Spend Less on AI Without Settling for Less

Each new AI model seemingly arrives with the kind of excitement the iPhone used to generate. The difference is the pace. These releases now come quarterly, sometimes even monthly, and from a whole field of companies rather than one.

Yesterday, Anthropic released Claude Fable 5, which is part of the “Mythos” AI model family that has gained so much attention in the news. As expected, Fable 5 sit atop nearly every AI benchmark. It also costs the most. And so it brings up the question: does your business actually need it?

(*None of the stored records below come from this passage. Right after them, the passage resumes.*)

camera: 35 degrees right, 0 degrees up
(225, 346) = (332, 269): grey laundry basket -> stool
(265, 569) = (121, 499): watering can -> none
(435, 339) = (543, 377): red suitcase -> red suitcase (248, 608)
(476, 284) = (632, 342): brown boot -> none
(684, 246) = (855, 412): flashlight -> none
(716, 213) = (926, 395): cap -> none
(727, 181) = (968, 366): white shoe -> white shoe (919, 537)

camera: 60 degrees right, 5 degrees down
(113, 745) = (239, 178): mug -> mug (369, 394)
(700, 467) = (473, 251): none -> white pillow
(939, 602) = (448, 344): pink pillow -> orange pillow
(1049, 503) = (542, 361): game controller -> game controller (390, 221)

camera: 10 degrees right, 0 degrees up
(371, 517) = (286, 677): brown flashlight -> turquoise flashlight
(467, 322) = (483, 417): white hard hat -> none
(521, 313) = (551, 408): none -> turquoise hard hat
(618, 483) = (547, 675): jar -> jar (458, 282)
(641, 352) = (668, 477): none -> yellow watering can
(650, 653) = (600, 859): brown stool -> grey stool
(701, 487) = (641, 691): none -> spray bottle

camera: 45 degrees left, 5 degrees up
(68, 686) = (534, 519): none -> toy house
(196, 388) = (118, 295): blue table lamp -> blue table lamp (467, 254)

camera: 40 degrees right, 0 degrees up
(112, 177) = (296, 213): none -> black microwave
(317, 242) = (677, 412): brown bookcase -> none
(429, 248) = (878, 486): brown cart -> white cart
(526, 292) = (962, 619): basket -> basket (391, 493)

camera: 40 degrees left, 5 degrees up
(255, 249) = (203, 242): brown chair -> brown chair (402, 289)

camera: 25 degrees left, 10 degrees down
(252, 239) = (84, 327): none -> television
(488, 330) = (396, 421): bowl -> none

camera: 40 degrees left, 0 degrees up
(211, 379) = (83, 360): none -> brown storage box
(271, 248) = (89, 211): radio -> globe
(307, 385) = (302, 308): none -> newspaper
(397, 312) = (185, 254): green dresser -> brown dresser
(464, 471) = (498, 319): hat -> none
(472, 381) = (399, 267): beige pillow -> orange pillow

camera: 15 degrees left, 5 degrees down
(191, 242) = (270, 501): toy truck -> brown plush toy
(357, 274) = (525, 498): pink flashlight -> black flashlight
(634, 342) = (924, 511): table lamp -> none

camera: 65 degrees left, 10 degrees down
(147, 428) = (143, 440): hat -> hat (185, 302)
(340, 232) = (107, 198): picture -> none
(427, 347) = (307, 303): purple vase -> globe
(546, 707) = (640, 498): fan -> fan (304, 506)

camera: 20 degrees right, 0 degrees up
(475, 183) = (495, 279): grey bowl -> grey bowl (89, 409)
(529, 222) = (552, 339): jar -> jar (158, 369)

Table comparing five frontier AI models on knowledge-work performance (GDPval-AA score) and on cost in dollars per million input and output tokens. Claude Fable 5 leads on performance at 1932 and is the most expensive at $10 input and $50 output, while lighter models such as Claude Sonnet 4.6 and Gemini 3.5 Flash score lower but cost far less.

The chart carries a fair amount of industry jargon, but the pattern underneath it is simple. The models that score highest on GDPval-AA, a benchmark that measures how well an AI handles real-world knowledge work, also tend to cost the most. In some ways, it is just like how a Senior Manager is more capable than an entry-level Analyst but the Senior Manager also costs more. So why ever bring on an Analyst, if the Senior Manager is the stronger hire? The answer is familiar to all those who have built a team. An Analyst is often the more cost-efficient fit for certain types of work than a highly capable, highly paid Senior Manager would be.

That is the idea behind “model routing”: send each task to the model best suited for it, rather than sending everything to the strongest model. Some work genuinely calls for the most advanced model, the same way some assignments are a poor fit for an entry-level accountant. In those instances, a lighter model like Claude Sonnet or even an open-source (free) model like Gemma would be a poor fit. Other work, like copying numbers from a PDF into a spreadsheet, would be a much better fit for a lighter model. Handing that to a costly, high-capability model like Claude Opus or Claude Fable makes as little sense as asking a Senior Manager to do the data entry.

How much does this save? There is no universally quoted study or number just yet. However, personal experience and industry anecdotes point to somewhere between 40% and 70% off AI costs.

There is a quieter benefit too. When the routing draws on several different models (e.g., Claude, ChatGPT, Gemini, Gemma, Llama, Grok, Phi, and numerous others), the combined output can produce a stronger than any single model working alone. A recent study uncover the following: “Empirically, we show that heterogeneous configurations consistently outperform homogeneous scaling: 2 diverse agents can match or exceed the performance of 16 homogeneous agents.” While that assertion is part of an emerging field of AI research, few would assert that the overarching concept “model routing” is going away anytime soon.

“Model Routing” is about being efficient. Wealth managers optimize portfolios for the most efficient way to balance risk and return. Accountants track schedules for the most efficient way to utilize billable time. CFOs allocate budgets for the most efficient way to deploy corporate capital. Shouldn’t we also consider the most efficient way to deploy AI?